| READING PASSAGE |

══════

Longer laterals, faster completion times, and tightening budgets have pushed downhole tools to their limits in the last five years. Innovators at service companies like Neo Oil Tools, NOV, and Baker Hughes are also pushing the research envelope to adapt their equipment and procedures to the demands of today’s oilfield. In every case they’re finding ways to help equipment last longer and to reduce unproductive trips downhole.
Reducing Vibrations
Neo Oiltools Chief Executive Officer Robert Borne says, “As we’re drilling longer and deeper through the less homogeneous lithology of the Permian Basin, the stress on bottom hole assemblies [BHAs] and on drill bits is much higher than it used to be,” especially as Permian activity moves farther to the basin’s western zones.
A big part of the speed boost is achieved by increasing weight on bit. In a vertical well, the drill string itself naturally increases the weight on bit as it lengthens with every section added. But in a well’s laterals, every additional foot works against the weight on bit.

══════

| WORK REQUEST |
Write the next part of the article on downhole drilling tools, starting after its final sentence. You won't need the data that comes next.

══════

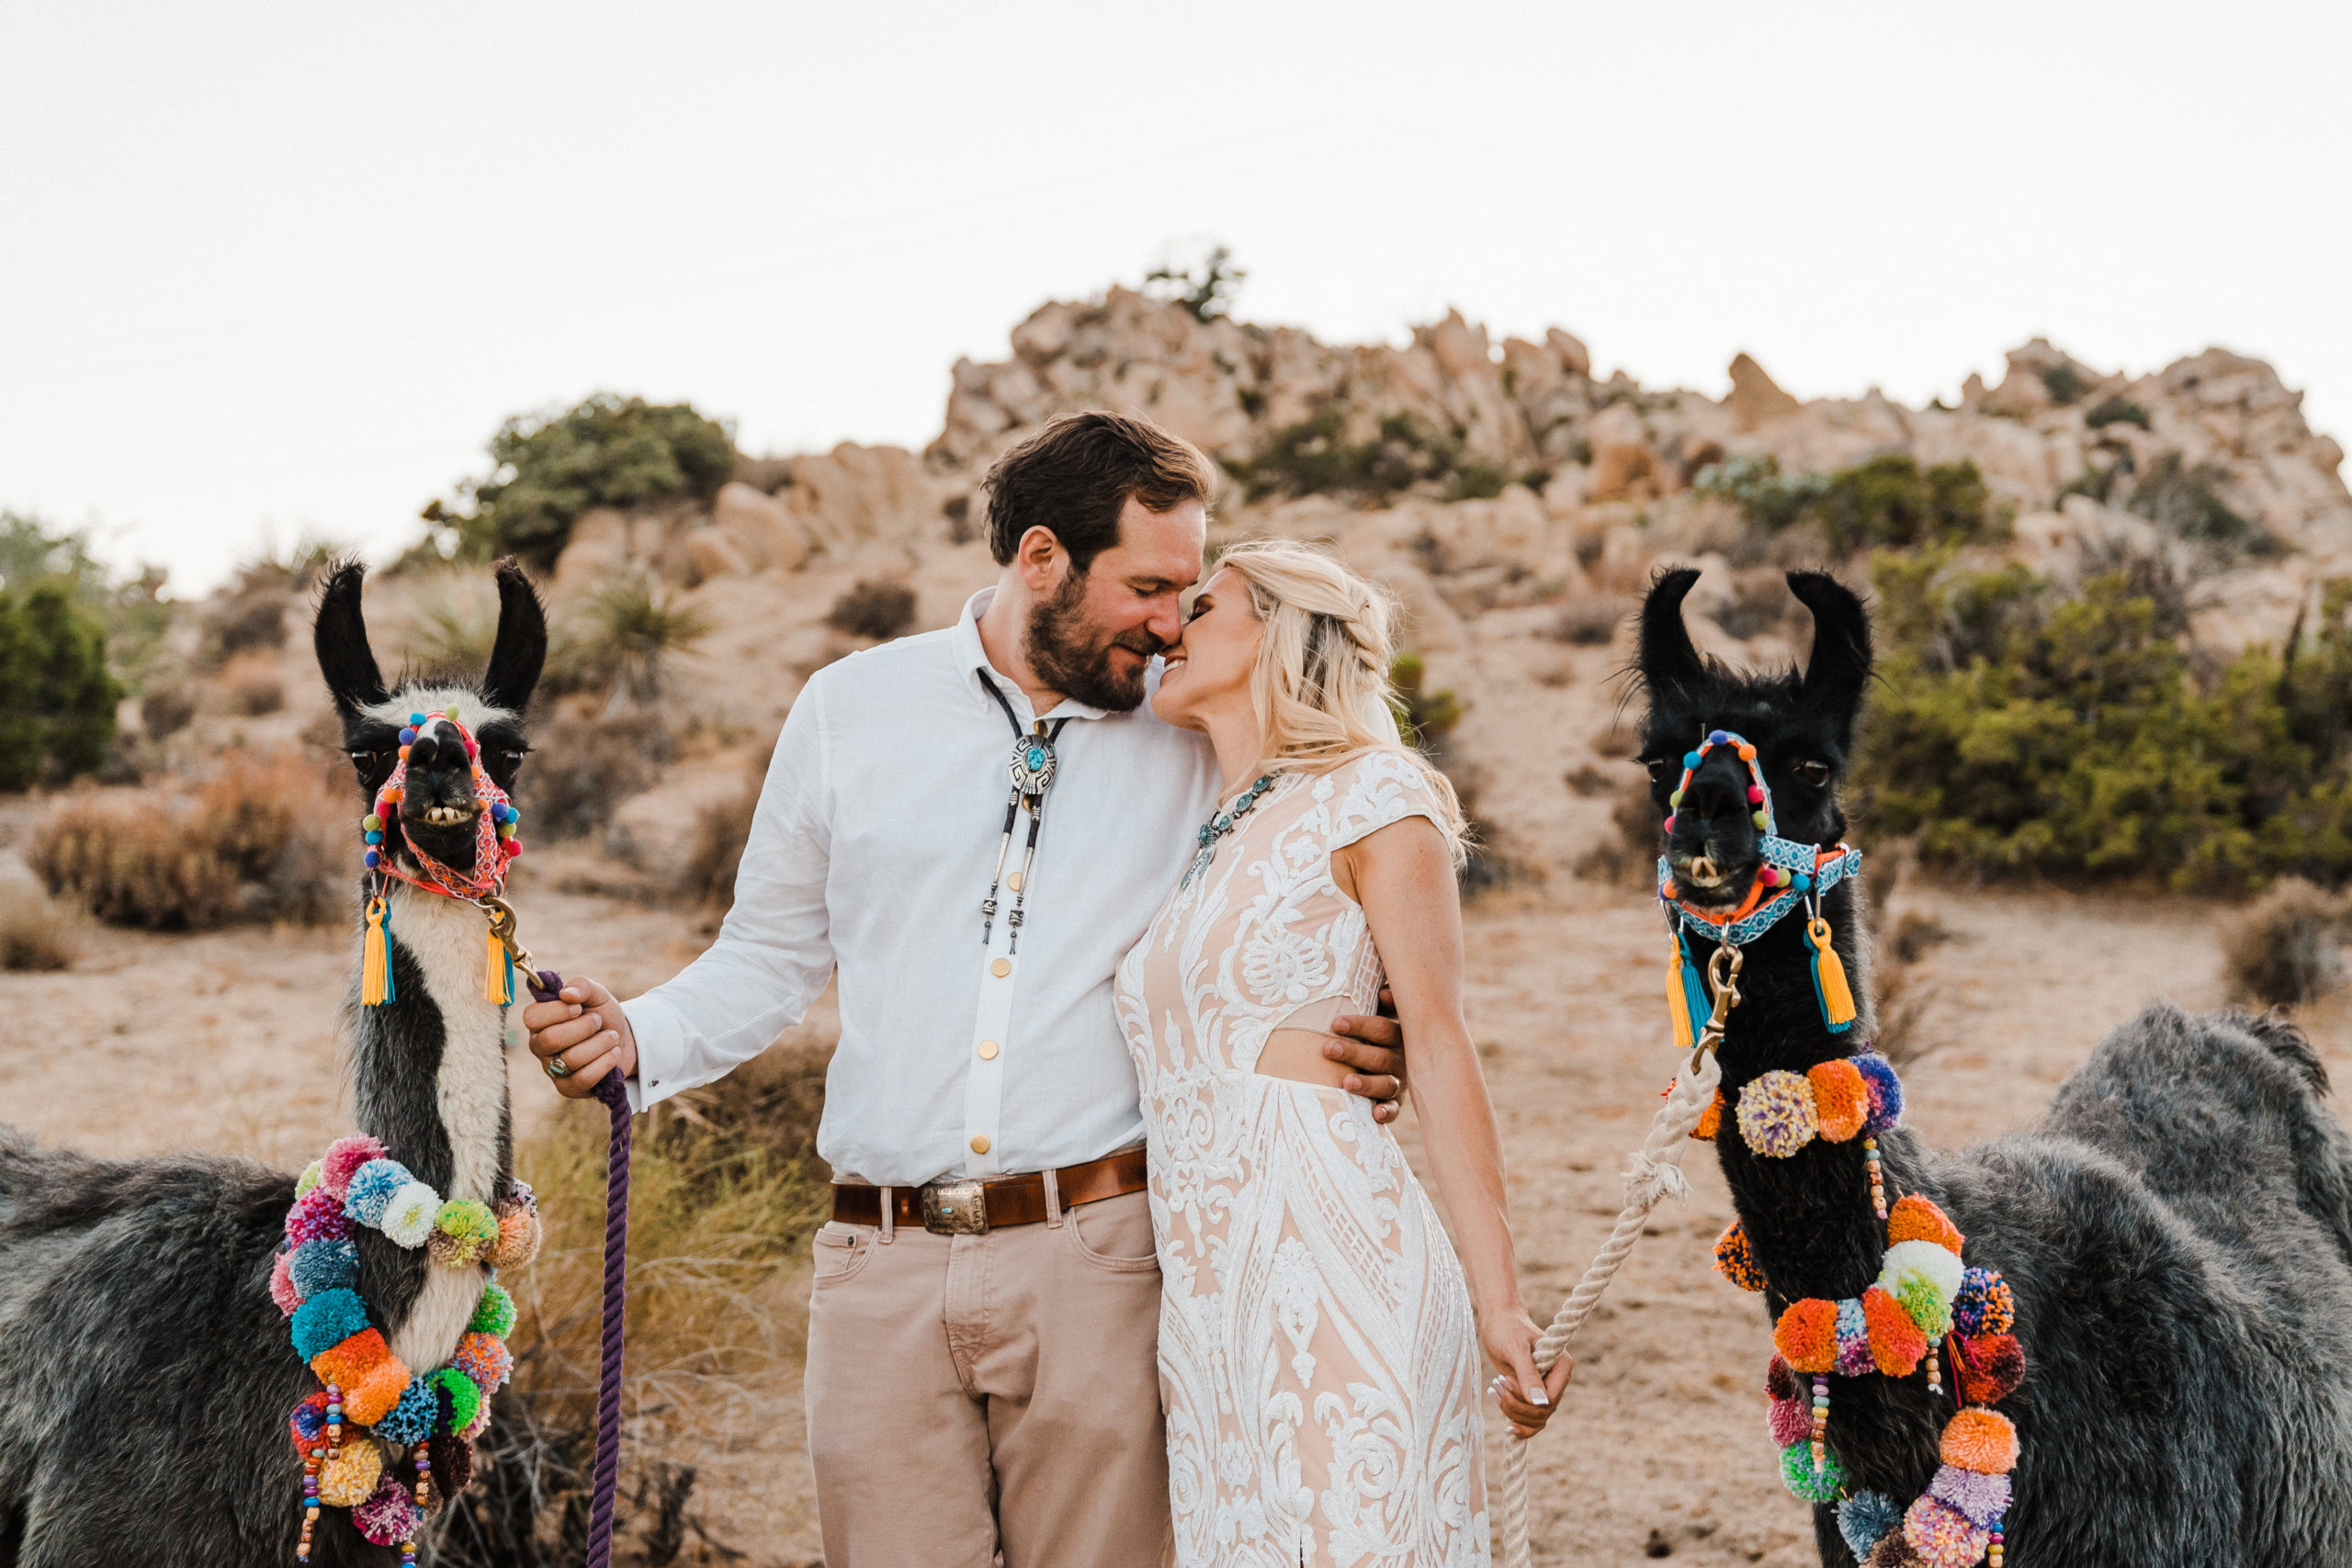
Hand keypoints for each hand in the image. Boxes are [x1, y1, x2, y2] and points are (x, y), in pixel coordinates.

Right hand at [520, 977, 637, 1098]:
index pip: (531, 1017)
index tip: (579, 1007)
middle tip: (598, 1021)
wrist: (624, 1041)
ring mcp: (552, 1069)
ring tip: (612, 1036)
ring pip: (570, 1059)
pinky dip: (604, 1063)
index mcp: (539, 1022)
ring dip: (599, 1043)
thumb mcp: (596, 994)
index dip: (557, 1011)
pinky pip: (583, 1079)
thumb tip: (566, 994)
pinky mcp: (568, 1087)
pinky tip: (613, 1053)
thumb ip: (581, 986)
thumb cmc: (602, 1015)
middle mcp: (540, 1046)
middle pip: (551, 1039)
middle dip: (584, 1027)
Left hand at [1328, 985, 1406, 1123]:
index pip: (1382, 1029)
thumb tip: (1383, 993)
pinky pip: (1394, 1109)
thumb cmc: (1378, 1029)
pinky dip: (1387, 1112)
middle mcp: (1401, 1058)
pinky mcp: (1396, 1102)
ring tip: (1346, 1082)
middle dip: (1354, 1053)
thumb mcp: (1384, 1012)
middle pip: (1380, 1056)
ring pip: (1386, 1084)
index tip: (1336, 1024)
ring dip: (1367, 1083)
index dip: (1361, 1026)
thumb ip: (1385, 1002)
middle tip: (1328, 1049)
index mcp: (1398, 1034)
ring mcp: (1399, 1081)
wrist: (1401, 1056)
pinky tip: (1375, 1114)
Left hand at [1484, 1310, 1571, 1439]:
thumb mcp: (1515, 1350)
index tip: (1505, 1380)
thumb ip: (1528, 1375)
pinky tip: (1506, 1422)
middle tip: (1496, 1385)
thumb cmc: (1506, 1329)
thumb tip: (1541, 1404)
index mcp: (1562, 1365)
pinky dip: (1518, 1422)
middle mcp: (1558, 1379)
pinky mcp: (1534, 1394)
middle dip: (1516, 1406)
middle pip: (1543, 1413)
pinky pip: (1533, 1421)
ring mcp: (1547, 1388)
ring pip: (1537, 1420)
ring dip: (1513, 1412)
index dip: (1526, 1400)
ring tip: (1494, 1391)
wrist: (1498, 1322)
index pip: (1550, 1399)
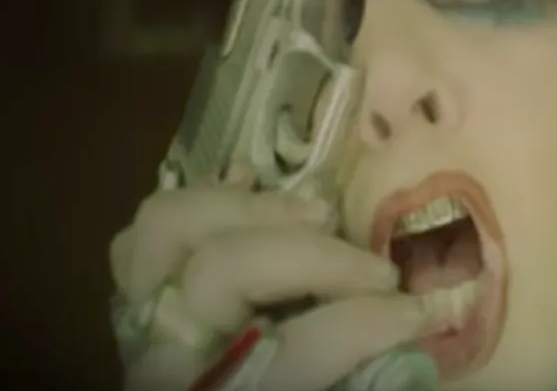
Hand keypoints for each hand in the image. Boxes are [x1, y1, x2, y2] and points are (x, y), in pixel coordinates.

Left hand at [109, 168, 438, 390]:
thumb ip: (358, 372)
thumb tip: (413, 319)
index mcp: (228, 390)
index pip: (294, 348)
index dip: (364, 324)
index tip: (418, 312)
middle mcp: (167, 353)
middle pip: (221, 268)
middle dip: (309, 254)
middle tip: (374, 268)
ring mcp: (141, 315)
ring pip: (167, 225)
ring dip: (252, 206)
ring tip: (317, 212)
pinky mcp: (138, 295)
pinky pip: (148, 229)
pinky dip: (206, 199)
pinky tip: (255, 186)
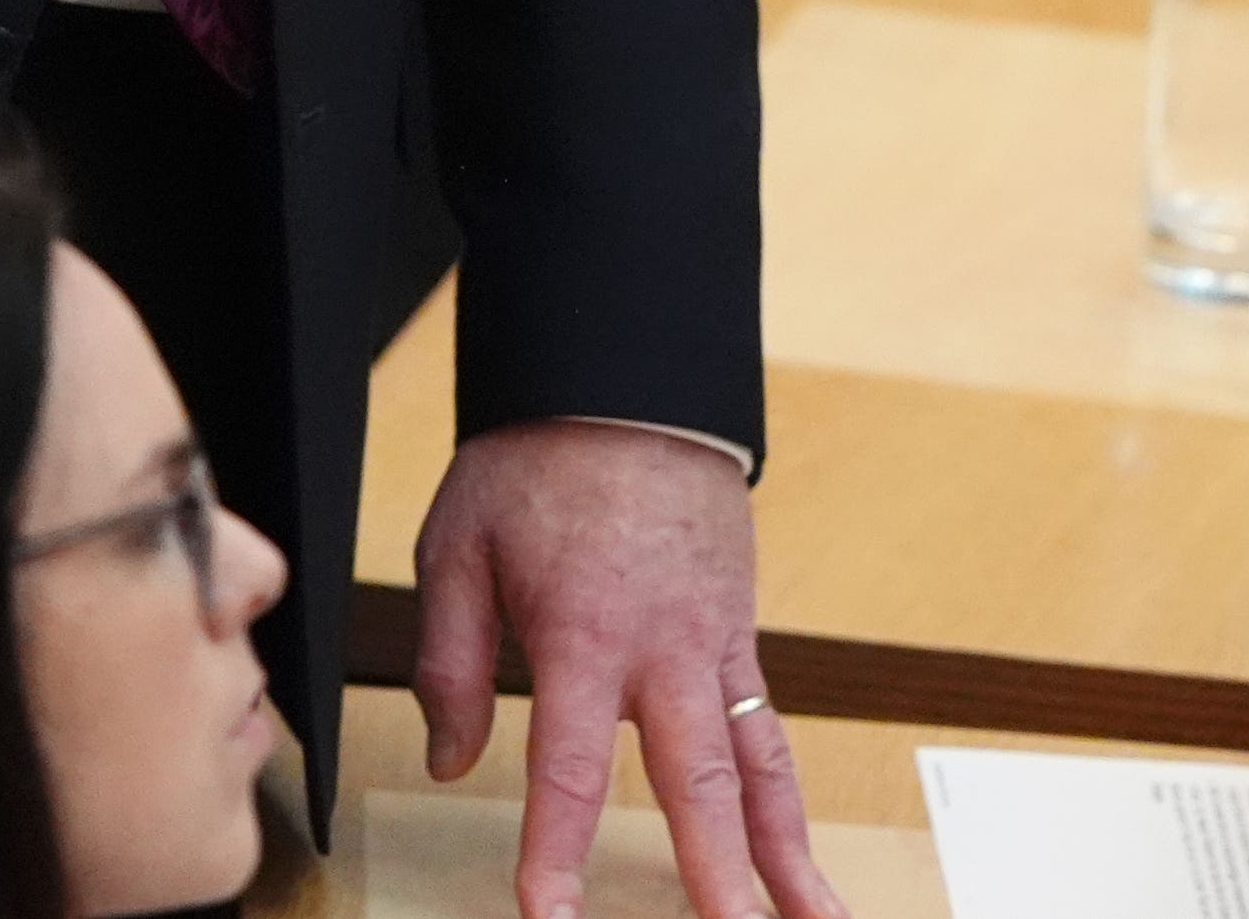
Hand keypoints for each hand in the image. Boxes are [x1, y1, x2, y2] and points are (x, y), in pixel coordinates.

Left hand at [411, 423, 838, 918]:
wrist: (628, 379)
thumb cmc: (537, 460)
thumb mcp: (459, 545)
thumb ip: (450, 661)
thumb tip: (450, 763)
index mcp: (584, 632)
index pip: (569, 766)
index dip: (559, 851)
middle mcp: (665, 650)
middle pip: (699, 784)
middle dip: (719, 876)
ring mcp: (716, 645)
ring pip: (761, 768)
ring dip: (788, 856)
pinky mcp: (740, 635)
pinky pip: (770, 731)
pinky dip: (788, 801)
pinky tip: (799, 860)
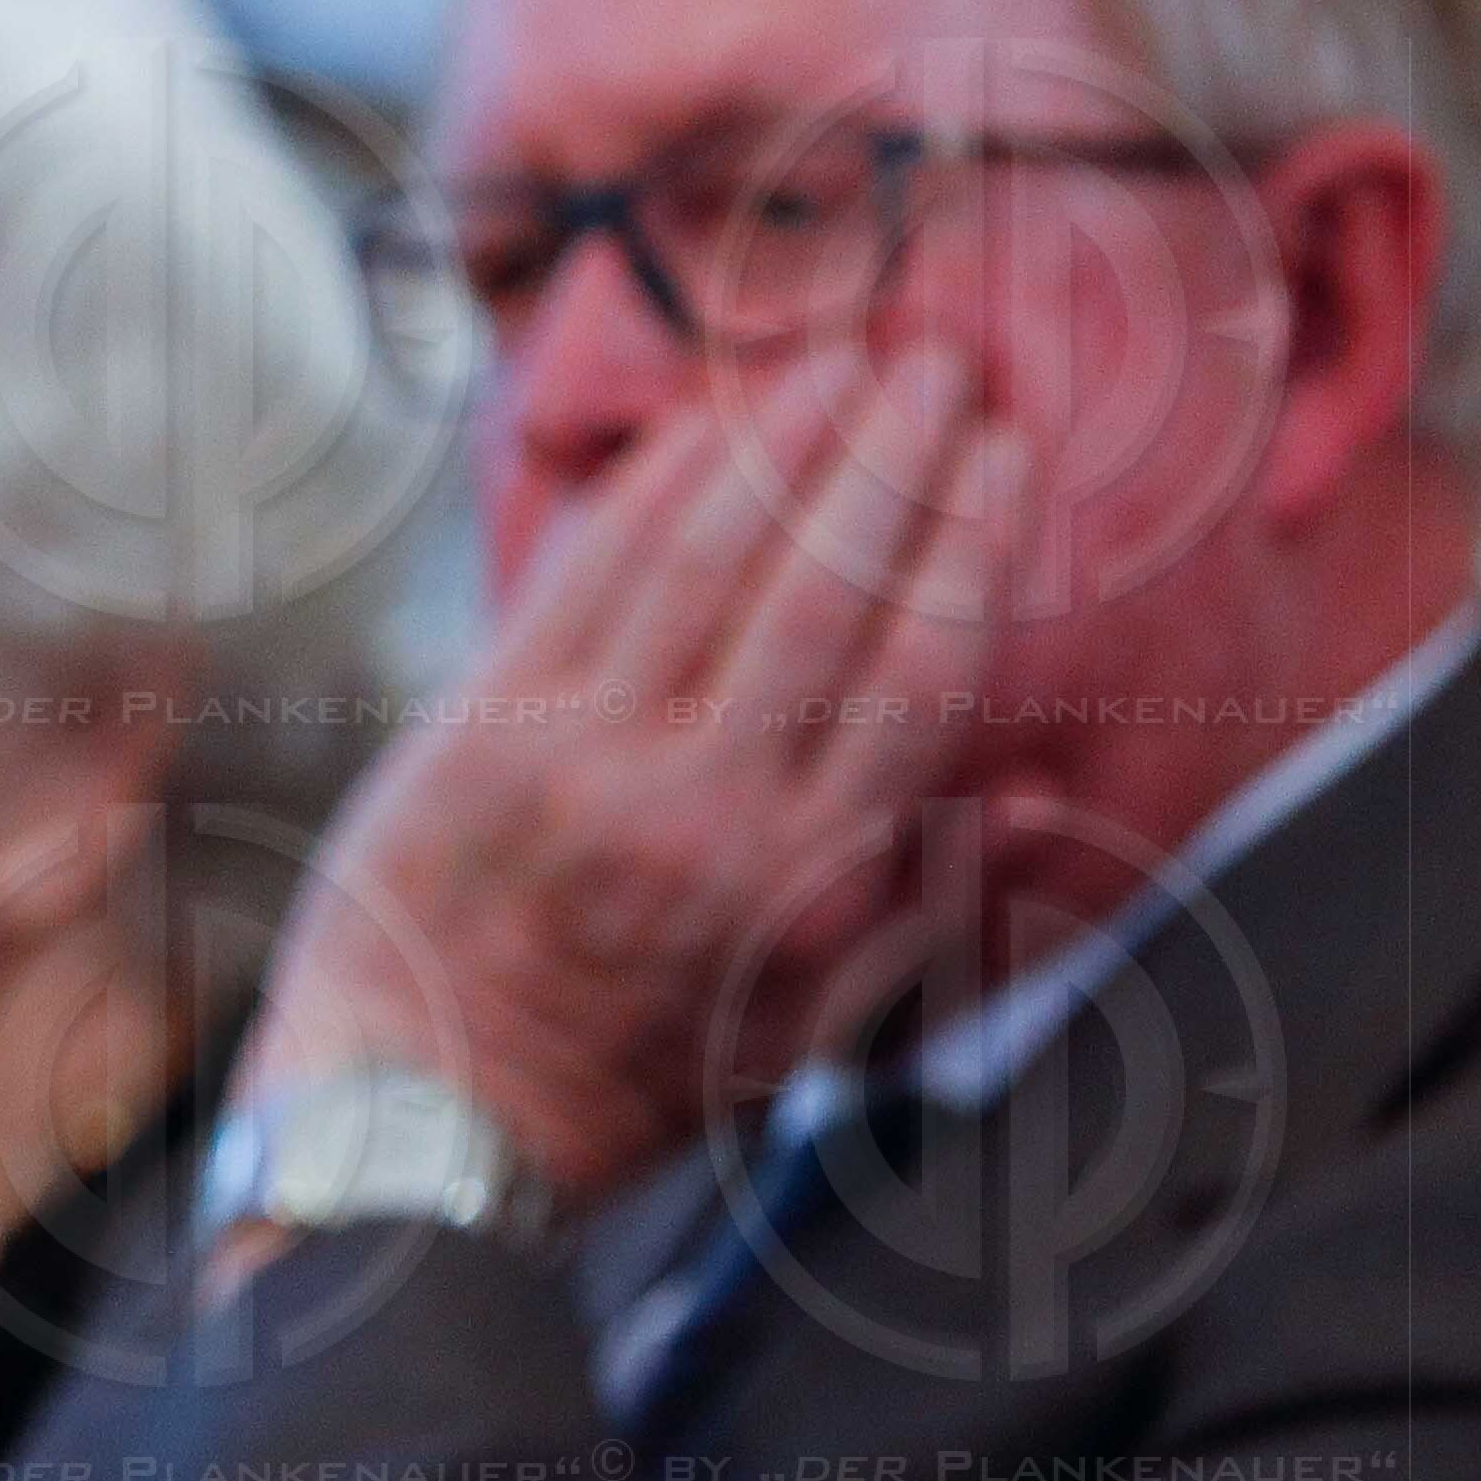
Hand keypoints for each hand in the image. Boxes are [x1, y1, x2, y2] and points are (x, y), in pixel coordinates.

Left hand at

══════

| EXERCISE RESULT |
Additional length also adds to the torque required on the drill pipe, causing it to wind up somewhat like a spring in a rotary steerable procedure—the torque must build up all along the string to the point at which it overcomes the rock’s resistance at the bit. This stopping and starting is called stick/slip. When the bit overcomes the rock’s friction and spins suddenly, “it rattles or vibrates the entire drill string,” he explained.
That vibration, over time, damages the drill bit, the bottom hole assembly (BHA), the complex electronics in management-while-drilling (MWD), logging-while-drilling (LWD), and other components. If the bit’s damage increases to the point that it’s ineffective, the whole drill string must be pulled to replace the bit, costing thousands in equipment and in delays.
The goal of Neo Oiltools’ anti-vibration tool, called neotork, is to keep the bit turning and reduce stick/slip’s vibrations, extending the life of the bit and the BHA as a whole. “This allows operators and drillers to increase the weight-on-bit and get their wells into production faster,” he said.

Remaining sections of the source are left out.